Kurulu düzenler ayakta kaldığı sürece sorunlar çözülmüyor, yalnızca sürünüyor. Şimdi Türk devleti bir takım tavizler verse bile, diyelim ki anayasanın başlangıç bölümüne, Türkiye Cumhuriyeti, Türklerden ve Kürtlerden oluşur, iki uluslu bir cumhuriyettir dese bile, Kürt sorunu çözülmüş mü olur? Böyle sanmak, ulusal sorunların doğasını anlamamak anlamına gelir. Ulusal hakların yasal olarak tanınması, anayasal güvence altına alınması, bu sorunu çözmez. O ulusal önyargılar, o karşılıklı güvensizlikler, o şoven ya da milliyetçi gericilik, bunların oluşturduğu ruhsal, kültürel ve düşünsel tortular sıradan insanın bilincini belirlediği sürece, burjuva gericiliğinin şu veya bu kanadı bunları her an istismar edebilir ve bu da halklar arası ilişkilerde en felaketli sonuçların önünü açabilir. Bunlar olmayacak şeyler midir? Böyle sanmak tarih bilmemektir, toplumsal gerçeklerden habersiz olmaktır, bugünün dünyasında olup bitenlerden bir şey anlamamaktır. Bütün bu gerici ulusal tortu bir devrimin selinde yıkanıp temizlenmediği sürece, halkların gerçek eşitliğe dayalı gönüllü birliği kurulamaz. Bunun dışında ne gerçek bir çıkış yolu ve ne de kalıcı bir çözüm mümkündür. Bunun dışındaki her şey boş hayallerle oyalanmaktır ve büyük hayal kırıklıklarına zemin döşemektir. Halen Kürt hareketi bölgesel özerklik istiyor örneğin, kurulu düzen içinde bir uzlaşma koşulu olarak. Peki ama bu düzen içinde bunun sınırlarını nereden çizeceksiniz? Bu sınırı bir yerlerden çekmeyi bir deneyiniz ve sonra da dönüp bakın bakalım neler oluyor?
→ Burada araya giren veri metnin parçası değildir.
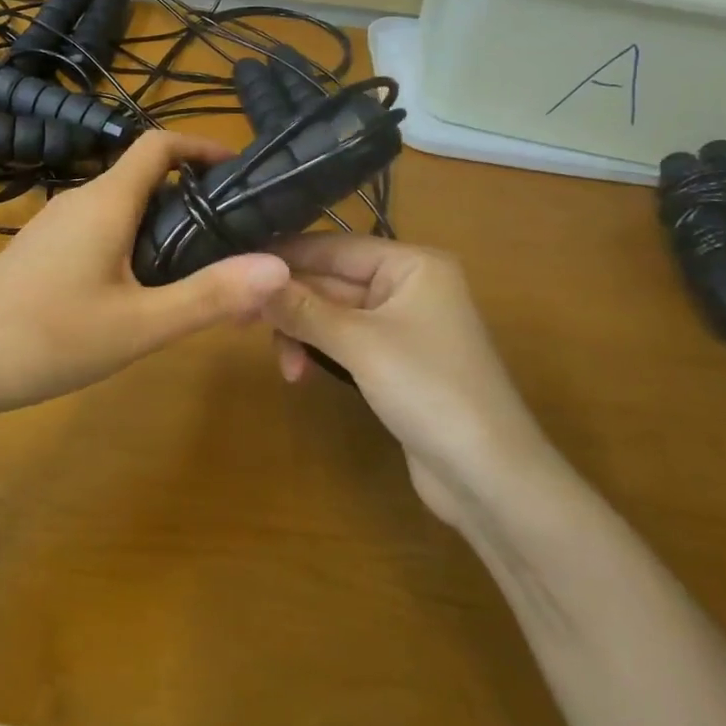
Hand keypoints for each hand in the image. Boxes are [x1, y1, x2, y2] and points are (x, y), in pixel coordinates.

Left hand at [0, 131, 290, 417]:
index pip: (159, 144)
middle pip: (146, 177)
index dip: (203, 146)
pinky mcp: (42, 252)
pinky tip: (141, 294)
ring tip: (198, 271)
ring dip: (163, 226)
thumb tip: (279, 266)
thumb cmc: (47, 337)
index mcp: (106, 201)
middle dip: (193, 198)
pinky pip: (100, 232)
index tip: (242, 173)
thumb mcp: (138, 325)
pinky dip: (133, 245)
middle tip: (234, 238)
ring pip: (122, 208)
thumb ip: (209, 296)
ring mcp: (55, 226)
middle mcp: (80, 201)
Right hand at [262, 236, 556, 526]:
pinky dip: (318, 350)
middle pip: (330, 280)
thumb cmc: (430, 391)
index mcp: (411, 264)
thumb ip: (303, 308)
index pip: (333, 246)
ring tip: (284, 366)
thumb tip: (249, 277)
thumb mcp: (360, 344)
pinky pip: (343, 340)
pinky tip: (299, 372)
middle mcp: (406, 286)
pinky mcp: (393, 361)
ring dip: (301, 332)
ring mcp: (401, 325)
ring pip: (331, 313)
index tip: (234, 266)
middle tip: (241, 320)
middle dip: (289, 303)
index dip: (283, 256)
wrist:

Burjuva toplumunda milliyetçilik, milliyetçi emeller ve husumetler, ulusal düşmanlıklar ve çatışmalar bitmez. Bugünün dünyasına, üstelik de uygar sayılan bölümüne, burjuva demokratik hak ve özgürlüklerin iyi kötü yürürlükte olduğu ülkelerine bakınız. İspanya'da sorun tüm hassasiyeti koruyor, atılan onca adıma, verilen onca tavize rağmen üstelik. Belçika hiç yoktan bölünme noktasına gelebiliyor! İtalya’da Kuzey Ligi İtalya’yı bölmeye yeltenebiliyor. ABD’de bile, Kaliforniya ya da Teksas üzerinden, ayrılıkçı akımlar şekillenebiliyor. Burjuva toplumunda milliyetçilik bitmez, milli düşmanlıkların, milli çatışmaların, bölgeciliğin ve bölünme eğilimlerinin sonu gelmez.